De este modo, el arte cristiano se encuentra hoy (y quizás en
todos los tiempos) entre dos fuegos: debe oponerse al culto de
lo feo, que nos induce a pensar que todo, que toda belleza es un
engaño y que solamente la representación de lo que es cruel,
bajo y vulgar, sería verdad y auténtica iluminación del
conocimiento; y debe contrarrestar la belleza falaz que
empequeñece al hombre en lugar de enaltecerlo y que,
precisamente por este motivo, es mentira.

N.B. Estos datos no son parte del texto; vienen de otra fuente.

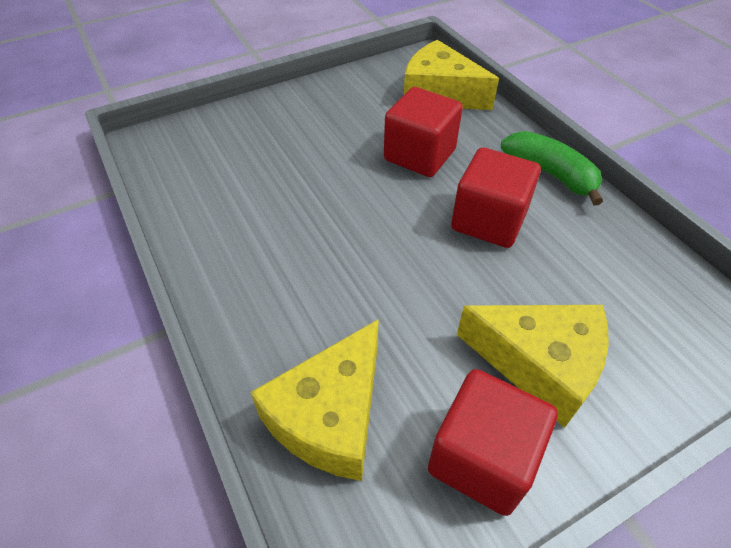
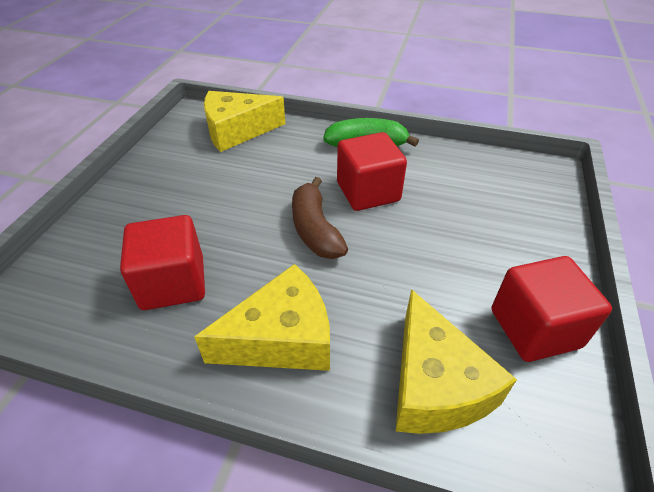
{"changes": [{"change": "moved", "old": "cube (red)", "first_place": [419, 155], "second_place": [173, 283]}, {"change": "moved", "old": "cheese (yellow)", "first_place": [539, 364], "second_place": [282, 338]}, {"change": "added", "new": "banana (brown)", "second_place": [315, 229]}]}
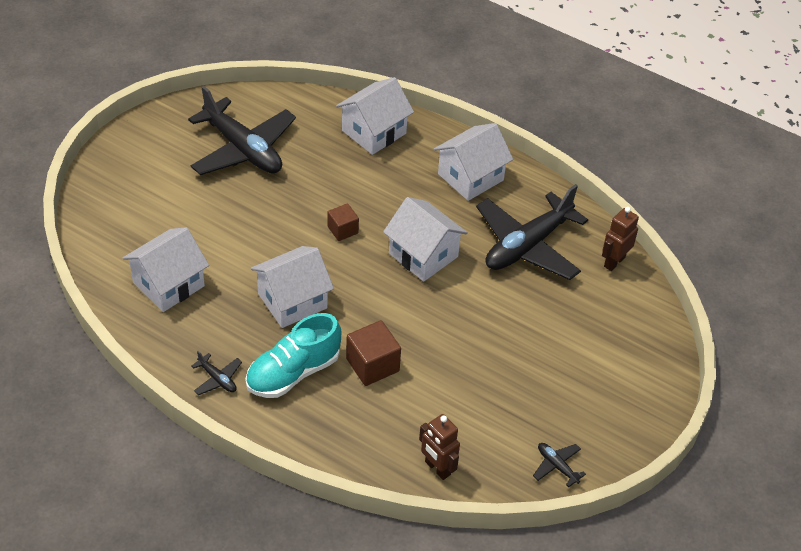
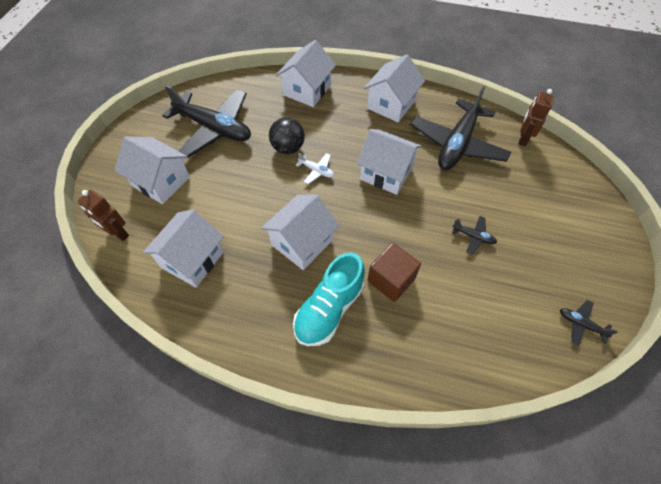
{"changes": [{"change": "moved", "old": "plane (black)", "first_place": [217, 379], "second_place": [473, 236]}, {"change": "replaced", "old": "cube (brown)", "new": "plane (white)", "first_place": [342, 230], "second_place": [316, 171]}, {"change": "moved", "old": "robot (brown)", "first_place": [437, 468], "second_place": [118, 233]}, {"change": "added", "new": "house (white)", "second_place": [161, 181]}, {"change": "added", "new": "ball (black)", "second_place": [288, 148]}]}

Es bien conocida la famosa pregunta de Dostoievski: «¿Nos
salvará la Belleza?». Pero en la mayoría de los casos se olvida
que Dostoievski se refiere aquí a la belleza redentora de
Cristo. Debemos aprender a verlo. Si no lo conocemos simplemente
de palabra, sino que nos traspasa el dardo de su belleza
paradójica, entonces empezamos a conocerlo de verdad, y no sólo
de oídas. Entonces habremos encontrado la belleza de la Verdad,
de la Verdad redentora. Nada puede acercarnos más a la Belleza,
que es Cristo mismo, que el mundo de belleza que la fe ha creado
y la luz que resplandece en el rostro de los santos, mediante la
cual se vuelve visible su propia luz.